Task: Rewrite the rows as a numbered list, leaving out blank lines, starting at the first line and ending at the line that contains "Return results in <instances>...</instances>. What".

Data records:
[BEGIN]

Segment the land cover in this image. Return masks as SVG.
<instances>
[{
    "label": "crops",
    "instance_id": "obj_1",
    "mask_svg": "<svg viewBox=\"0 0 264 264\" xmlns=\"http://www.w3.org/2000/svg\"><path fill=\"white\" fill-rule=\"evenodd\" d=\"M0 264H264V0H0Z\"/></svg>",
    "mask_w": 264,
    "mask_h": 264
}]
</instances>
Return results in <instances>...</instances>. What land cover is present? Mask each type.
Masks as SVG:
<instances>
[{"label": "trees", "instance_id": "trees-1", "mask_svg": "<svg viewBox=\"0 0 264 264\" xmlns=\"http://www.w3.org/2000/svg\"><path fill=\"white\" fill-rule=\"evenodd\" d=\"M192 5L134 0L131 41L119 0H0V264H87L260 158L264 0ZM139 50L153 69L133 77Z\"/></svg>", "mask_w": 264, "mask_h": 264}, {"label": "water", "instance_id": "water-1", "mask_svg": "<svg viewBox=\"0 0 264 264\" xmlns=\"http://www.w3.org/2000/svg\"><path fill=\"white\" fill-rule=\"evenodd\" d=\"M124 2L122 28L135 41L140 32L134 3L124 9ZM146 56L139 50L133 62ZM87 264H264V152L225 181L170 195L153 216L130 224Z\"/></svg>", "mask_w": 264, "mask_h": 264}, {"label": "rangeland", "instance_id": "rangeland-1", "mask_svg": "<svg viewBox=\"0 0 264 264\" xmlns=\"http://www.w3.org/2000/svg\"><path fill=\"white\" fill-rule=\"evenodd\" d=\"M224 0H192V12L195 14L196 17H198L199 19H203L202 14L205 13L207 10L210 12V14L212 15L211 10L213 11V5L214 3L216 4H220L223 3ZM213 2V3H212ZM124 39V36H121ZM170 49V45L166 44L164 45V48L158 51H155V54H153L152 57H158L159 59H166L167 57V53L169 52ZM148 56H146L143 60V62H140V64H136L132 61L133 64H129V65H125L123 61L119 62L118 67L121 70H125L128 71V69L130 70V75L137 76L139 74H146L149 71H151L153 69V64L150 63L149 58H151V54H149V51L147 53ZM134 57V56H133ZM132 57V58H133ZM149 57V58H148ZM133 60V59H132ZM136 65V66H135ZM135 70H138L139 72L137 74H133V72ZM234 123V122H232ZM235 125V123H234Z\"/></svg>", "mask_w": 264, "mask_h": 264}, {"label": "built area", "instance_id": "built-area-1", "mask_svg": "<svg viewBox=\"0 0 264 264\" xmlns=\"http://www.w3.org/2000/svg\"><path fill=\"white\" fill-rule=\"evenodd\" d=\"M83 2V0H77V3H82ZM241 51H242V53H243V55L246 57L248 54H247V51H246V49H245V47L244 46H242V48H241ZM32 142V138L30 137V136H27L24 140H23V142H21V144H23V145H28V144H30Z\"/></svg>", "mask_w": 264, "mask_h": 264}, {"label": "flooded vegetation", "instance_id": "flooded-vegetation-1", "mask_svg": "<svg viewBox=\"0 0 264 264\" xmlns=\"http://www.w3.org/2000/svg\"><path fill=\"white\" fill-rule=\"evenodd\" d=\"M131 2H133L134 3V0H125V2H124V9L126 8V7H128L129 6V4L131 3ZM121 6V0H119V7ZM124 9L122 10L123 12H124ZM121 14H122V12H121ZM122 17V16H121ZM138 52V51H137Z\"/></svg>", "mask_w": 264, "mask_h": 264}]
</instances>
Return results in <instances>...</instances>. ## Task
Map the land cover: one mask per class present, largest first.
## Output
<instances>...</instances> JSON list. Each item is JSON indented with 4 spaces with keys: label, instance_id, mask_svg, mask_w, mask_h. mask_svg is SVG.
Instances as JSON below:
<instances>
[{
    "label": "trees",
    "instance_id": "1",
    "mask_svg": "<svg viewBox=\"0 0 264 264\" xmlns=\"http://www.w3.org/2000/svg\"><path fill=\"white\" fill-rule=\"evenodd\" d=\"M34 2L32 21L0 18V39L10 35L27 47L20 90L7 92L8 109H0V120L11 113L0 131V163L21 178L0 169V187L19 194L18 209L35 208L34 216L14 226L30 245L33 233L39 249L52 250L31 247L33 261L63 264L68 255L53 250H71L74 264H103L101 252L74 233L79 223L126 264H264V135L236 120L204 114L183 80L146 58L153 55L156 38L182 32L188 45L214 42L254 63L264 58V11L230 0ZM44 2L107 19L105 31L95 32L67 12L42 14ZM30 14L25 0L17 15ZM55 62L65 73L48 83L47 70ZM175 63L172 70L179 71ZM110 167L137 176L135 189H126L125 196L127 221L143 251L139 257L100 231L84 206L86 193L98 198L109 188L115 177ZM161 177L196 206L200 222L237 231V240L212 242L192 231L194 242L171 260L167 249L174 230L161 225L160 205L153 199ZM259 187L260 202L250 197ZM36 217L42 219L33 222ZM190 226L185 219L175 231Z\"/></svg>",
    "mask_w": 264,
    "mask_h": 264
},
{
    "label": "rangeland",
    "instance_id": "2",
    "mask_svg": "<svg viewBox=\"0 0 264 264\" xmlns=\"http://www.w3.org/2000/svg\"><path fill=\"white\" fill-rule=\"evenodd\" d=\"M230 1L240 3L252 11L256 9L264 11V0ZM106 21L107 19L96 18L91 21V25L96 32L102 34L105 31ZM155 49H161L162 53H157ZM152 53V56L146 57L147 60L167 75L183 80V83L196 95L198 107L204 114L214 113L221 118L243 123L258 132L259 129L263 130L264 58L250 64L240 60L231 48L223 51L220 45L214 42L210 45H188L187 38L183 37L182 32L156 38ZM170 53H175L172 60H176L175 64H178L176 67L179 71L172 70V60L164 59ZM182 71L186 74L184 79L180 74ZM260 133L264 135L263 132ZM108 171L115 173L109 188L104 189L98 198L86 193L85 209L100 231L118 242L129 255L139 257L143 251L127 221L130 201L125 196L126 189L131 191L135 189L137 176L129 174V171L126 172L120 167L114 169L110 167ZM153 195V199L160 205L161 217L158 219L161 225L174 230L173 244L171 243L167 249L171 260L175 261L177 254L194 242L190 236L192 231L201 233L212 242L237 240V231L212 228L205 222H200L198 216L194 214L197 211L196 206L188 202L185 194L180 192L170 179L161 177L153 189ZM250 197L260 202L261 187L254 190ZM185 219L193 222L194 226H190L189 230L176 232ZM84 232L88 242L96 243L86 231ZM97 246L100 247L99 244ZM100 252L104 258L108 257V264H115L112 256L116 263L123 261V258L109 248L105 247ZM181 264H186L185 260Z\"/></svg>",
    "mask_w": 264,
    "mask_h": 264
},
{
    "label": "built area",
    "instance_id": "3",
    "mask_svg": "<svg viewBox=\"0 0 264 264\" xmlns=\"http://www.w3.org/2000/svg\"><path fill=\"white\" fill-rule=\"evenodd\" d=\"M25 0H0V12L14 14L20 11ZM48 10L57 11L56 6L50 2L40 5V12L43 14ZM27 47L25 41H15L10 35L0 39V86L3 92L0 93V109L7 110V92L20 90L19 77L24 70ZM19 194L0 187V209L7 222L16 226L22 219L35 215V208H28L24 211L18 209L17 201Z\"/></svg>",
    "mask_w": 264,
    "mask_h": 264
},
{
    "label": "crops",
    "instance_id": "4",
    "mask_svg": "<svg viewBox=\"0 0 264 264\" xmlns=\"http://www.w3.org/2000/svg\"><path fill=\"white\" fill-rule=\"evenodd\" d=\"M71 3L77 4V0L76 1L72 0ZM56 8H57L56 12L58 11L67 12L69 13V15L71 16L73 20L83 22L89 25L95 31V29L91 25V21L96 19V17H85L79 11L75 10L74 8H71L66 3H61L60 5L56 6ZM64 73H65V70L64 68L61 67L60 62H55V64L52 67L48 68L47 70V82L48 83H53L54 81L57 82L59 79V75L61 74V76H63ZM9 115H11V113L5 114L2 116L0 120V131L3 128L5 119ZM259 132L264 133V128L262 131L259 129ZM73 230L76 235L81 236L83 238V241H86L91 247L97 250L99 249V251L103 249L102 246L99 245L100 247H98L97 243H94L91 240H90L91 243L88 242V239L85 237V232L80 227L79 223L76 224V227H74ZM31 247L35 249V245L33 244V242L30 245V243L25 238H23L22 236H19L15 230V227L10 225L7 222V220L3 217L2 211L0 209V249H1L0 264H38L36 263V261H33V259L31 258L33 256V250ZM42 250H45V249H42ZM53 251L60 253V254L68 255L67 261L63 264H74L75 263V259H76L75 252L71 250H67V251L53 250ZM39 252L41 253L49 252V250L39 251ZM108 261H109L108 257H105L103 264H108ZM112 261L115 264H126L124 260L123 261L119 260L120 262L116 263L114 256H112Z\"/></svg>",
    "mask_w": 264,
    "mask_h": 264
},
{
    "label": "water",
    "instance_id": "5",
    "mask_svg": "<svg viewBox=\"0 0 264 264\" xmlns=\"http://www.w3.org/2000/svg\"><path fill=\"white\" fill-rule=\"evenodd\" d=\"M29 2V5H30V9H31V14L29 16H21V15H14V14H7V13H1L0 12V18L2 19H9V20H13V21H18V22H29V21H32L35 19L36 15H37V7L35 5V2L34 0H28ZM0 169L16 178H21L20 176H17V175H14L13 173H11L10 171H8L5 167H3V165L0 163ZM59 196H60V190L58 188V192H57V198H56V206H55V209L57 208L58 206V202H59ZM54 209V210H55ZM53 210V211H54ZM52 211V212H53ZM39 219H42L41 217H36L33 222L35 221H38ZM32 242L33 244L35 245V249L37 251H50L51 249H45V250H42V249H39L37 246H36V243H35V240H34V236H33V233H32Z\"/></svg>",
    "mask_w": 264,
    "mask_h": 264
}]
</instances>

[END]

Answer to the problem:
1. Segment the land cover in this image. Return masks as SVG.
2. <instances>
3. [{
4.     "label": "crops",
5.     "instance_id": "obj_1",
6.     "mask_svg": "<svg viewBox=\"0 0 264 264\" xmlns=\"http://www.w3.org/2000/svg\"><path fill=\"white\" fill-rule=\"evenodd\" d=\"M0 264H264V0H0Z\"/></svg>",
7.     "mask_w": 264,
8.     "mask_h": 264
9. }]
10. </instances>
11. Return results in <instances>...</instances>. What land cover is present? Mask each type.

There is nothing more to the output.